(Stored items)
--- START ---
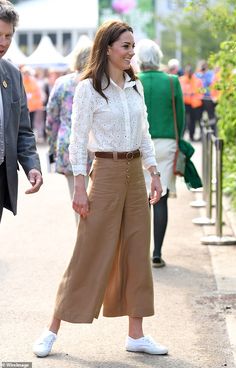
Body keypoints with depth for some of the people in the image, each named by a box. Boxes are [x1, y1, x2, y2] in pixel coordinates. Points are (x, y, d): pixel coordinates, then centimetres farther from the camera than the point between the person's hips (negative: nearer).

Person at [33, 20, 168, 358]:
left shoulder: (136, 86, 10)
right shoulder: (89, 88, -9)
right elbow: (78, 140, -10)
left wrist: (154, 174, 10)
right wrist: (80, 187, -14)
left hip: (135, 175, 6)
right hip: (106, 174, -6)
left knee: (137, 254, 6)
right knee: (90, 254, -4)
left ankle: (136, 334, 13)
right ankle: (52, 331, 6)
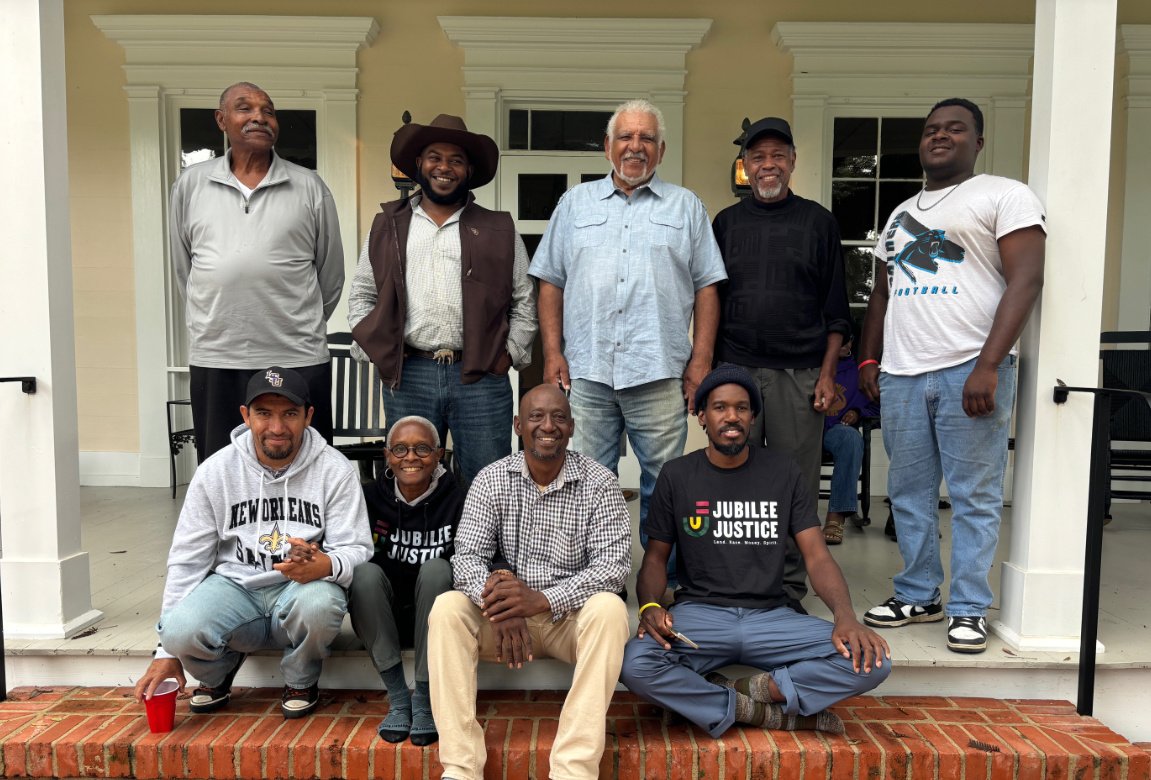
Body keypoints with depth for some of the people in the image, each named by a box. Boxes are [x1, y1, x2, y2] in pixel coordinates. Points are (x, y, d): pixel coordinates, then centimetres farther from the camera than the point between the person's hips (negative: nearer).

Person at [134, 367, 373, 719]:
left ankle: (301, 681, 1)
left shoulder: (335, 470, -7)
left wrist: (325, 566, -34)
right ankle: (217, 672, 12)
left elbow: (357, 549, -7)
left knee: (320, 603, -36)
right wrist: (168, 652, 0)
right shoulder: (215, 470, -1)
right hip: (234, 585, 2)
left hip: (302, 586, -1)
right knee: (180, 631, -28)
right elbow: (187, 559, 2)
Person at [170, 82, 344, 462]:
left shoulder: (310, 187, 4)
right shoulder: (190, 185, 8)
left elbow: (331, 274, 10)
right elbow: (183, 270, 16)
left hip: (298, 360, -1)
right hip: (214, 362, 2)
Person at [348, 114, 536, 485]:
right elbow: (362, 295, 15)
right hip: (408, 376, 1)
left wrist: (511, 353, 0)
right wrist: (375, 350, 3)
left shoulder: (499, 230, 10)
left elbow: (524, 300, 11)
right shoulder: (388, 226, 13)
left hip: (481, 376, -1)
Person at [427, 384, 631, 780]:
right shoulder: (491, 479, -1)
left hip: (572, 615, -1)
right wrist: (497, 601, -31)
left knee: (609, 608, -32)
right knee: (447, 607, -24)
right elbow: (466, 556, -9)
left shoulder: (598, 483, -7)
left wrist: (544, 599, -30)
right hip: (504, 616, 2)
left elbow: (615, 563, -16)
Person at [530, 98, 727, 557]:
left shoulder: (686, 207, 13)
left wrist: (701, 359, -1)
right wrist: (553, 353, 2)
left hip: (659, 374, -1)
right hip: (584, 370, 1)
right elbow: (550, 282, 12)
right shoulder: (576, 203, 15)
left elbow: (706, 286, 8)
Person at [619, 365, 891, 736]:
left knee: (871, 661, -22)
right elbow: (656, 557, 7)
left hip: (770, 615, 1)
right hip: (699, 613, 0)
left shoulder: (784, 472, 5)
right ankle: (773, 711, -16)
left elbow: (817, 556, 1)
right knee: (635, 665, -32)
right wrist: (649, 606, -16)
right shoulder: (676, 475, 4)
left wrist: (846, 616, -19)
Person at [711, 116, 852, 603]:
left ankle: (790, 584, 13)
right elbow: (708, 305, 13)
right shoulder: (726, 223, 12)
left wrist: (827, 373, -2)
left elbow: (835, 309, 7)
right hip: (735, 369, 1)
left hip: (800, 374, -1)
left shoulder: (818, 222, 9)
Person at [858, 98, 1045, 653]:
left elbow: (1025, 281, -10)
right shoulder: (900, 214, 21)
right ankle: (918, 597, 23)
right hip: (901, 374, 6)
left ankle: (970, 609, 11)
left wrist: (987, 366, -18)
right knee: (908, 493, 10)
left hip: (970, 371, -6)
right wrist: (869, 359, 14)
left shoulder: (1005, 196, 1)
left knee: (974, 497, 0)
--- END ---
Exercise instructions: Repeat the data exactly. No pictures should appear.

Task output:
Body keypoints with depth for some of the people in the image, each named by a box. Boxes are [x1, y1, x2, y2] in pixel coordinates. Points are (x, y, d): pixel coordinates, then centimetres farther from the camera than the point between the person's hips (negative: nearer).

Person at [33, 20, 168, 358]:
left shoulder: (136, 86, 10)
right shoulder: (89, 88, -9)
right elbow: (78, 140, -10)
left wrist: (154, 174, 10)
right wrist: (80, 187, -14)
left hip: (135, 175, 6)
right hip: (106, 174, -6)
left knee: (137, 254, 6)
right knee: (90, 254, -4)
left ankle: (136, 334, 13)
right ankle: (52, 331, 6)
Body keypoints with depth for some of the people in the image, each named by a box. Boxes are [x1, y1, x2, y2] in pixel coordinates. Points are (x, y, d): pixel coordinates, then centimetres farther from the camera than the point between the person's hips (negative: nearer).

Person at [134, 367, 373, 719]:
left ankle: (301, 681, 1)
left shoulder: (335, 470, -7)
left wrist: (325, 566, -34)
right ankle: (217, 672, 12)
left elbow: (357, 549, -7)
left knee: (320, 603, -36)
right wrist: (168, 652, 0)
right shoulder: (215, 470, -1)
right hip: (234, 585, 2)
left hip: (302, 586, -1)
right knee: (180, 631, -28)
right elbow: (187, 559, 2)
Person at [170, 82, 344, 462]:
left shoulder: (310, 187, 4)
right shoulder: (190, 185, 8)
left elbow: (331, 274, 10)
right elbow: (183, 270, 16)
left hip: (298, 360, -1)
right hip: (214, 362, 2)
Person at [348, 114, 536, 485]:
right elbow: (362, 295, 15)
right hip: (408, 376, 1)
left wrist: (511, 353, 0)
right wrist: (375, 350, 3)
left shoulder: (499, 230, 10)
left elbow: (524, 300, 11)
right shoulder: (388, 226, 13)
left hip: (481, 376, -1)
Person at [427, 384, 631, 780]:
right shoulder: (491, 479, -1)
left hip: (572, 615, -1)
right wrist: (497, 601, -31)
left knee: (609, 608, -32)
right knee: (447, 607, -24)
right elbow: (466, 556, -9)
left shoulder: (598, 483, -7)
left wrist: (544, 599, -30)
right hip: (504, 616, 2)
left elbow: (615, 563, -16)
Person at [530, 98, 727, 557]:
left shoulder: (686, 207, 13)
left wrist: (701, 359, -1)
right wrist: (553, 353, 2)
left hip: (659, 374, -1)
right hip: (584, 370, 1)
right elbow: (550, 282, 12)
right shoulder: (576, 203, 15)
left elbow: (706, 286, 8)
Person at [619, 365, 891, 736]:
left knee: (871, 661, -22)
right elbow: (656, 557, 7)
left hip: (770, 615, 1)
right hip: (699, 613, 0)
left shoulder: (784, 472, 5)
right ankle: (773, 711, -16)
left elbow: (817, 556, 1)
right knee: (635, 665, -32)
right wrist: (649, 606, -16)
right shoulder: (676, 475, 4)
left wrist: (846, 616, -19)
Person at [711, 116, 852, 603]:
left ankle: (790, 584, 13)
right elbow: (708, 305, 13)
right shoulder: (726, 223, 12)
left wrist: (827, 373, -2)
left elbow: (835, 309, 7)
right hip: (735, 369, 1)
left hip: (800, 374, -1)
left shoulder: (818, 222, 9)
Person at [858, 98, 1045, 653]:
left elbow: (1025, 281, -10)
right shoulder: (900, 214, 21)
right ankle: (918, 597, 23)
right hip: (901, 374, 6)
left ankle: (970, 609, 11)
left wrist: (987, 366, -18)
right knee: (908, 493, 10)
left hip: (970, 371, -6)
right wrist: (869, 359, 14)
left shoulder: (1005, 196, 1)
left knee: (974, 497, 0)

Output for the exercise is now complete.